-- START OF PAGE --

Suketu Mehta central: Denver Post, NPR interview

The Suketu Mehta Maximum City publicity juggernaut continues. Today he is in the Denver Post, where the book reviewer praises the book, but makes what I feel is an unnecessary reference to his accent. (Via Kitabkhana)

And yesterday, he was on Fresh Air. It's an interesting interview, about 15 minutes long. Topics covered include: "Bombay" vs. "Mumbai", the role of third world mega-cities, communalism (Bombay riots), and Bollywood. I'm feeling a little generous this morning, so I'll include some excerpts that I transcribed by hand while listening to the interview. You should really listen to the whole thing.

NOTE: All quotations below are approximations.

Terry: Why don't you refer to Bombay as “Mumbai”?

Mehta: Bombay changed its name, or rather the name was changed for Bombay in 1995 by the Shiv Sena, a Hindu nationalist party. The British and the Portuguese created the city from a clump of malarial islands, so they should get the naming rights. The name is exclusionary. A number of people in the city refuse to call it Mumbai.

-- END OF PAGE --
-- START OF RECORD EXCERPTS --

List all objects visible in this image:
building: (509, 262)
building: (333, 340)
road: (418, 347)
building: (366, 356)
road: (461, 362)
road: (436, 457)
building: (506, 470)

-- END OF RECORD EXCERPTS --

EXERCISE DETAILS –
Reproduce the passage of the Suketu Mehta post above from "The Suketu Mehta" up to and including "the whole thing.", without altering a word.

RESULT –
The Suketu Mehta Maximum City publicity juggernaut continues. Today he is in the Denver Post, where the book reviewer praises the book, but makes what I feel is an unnecessary reference to his accent. (Via Kitabkhana)

And yesterday, he was on Fresh Air. It's an interesting interview, about 15 minutes long. Topics covered include: "Bombay" vs. "Mumbai", the role of third world mega-cities, communalism (Bombay riots), and Bollywood. I'm feeling a little generous this morning, so I'll include some excerpts that I transcribed by hand while listening to the interview. You should really listen to the whole thing.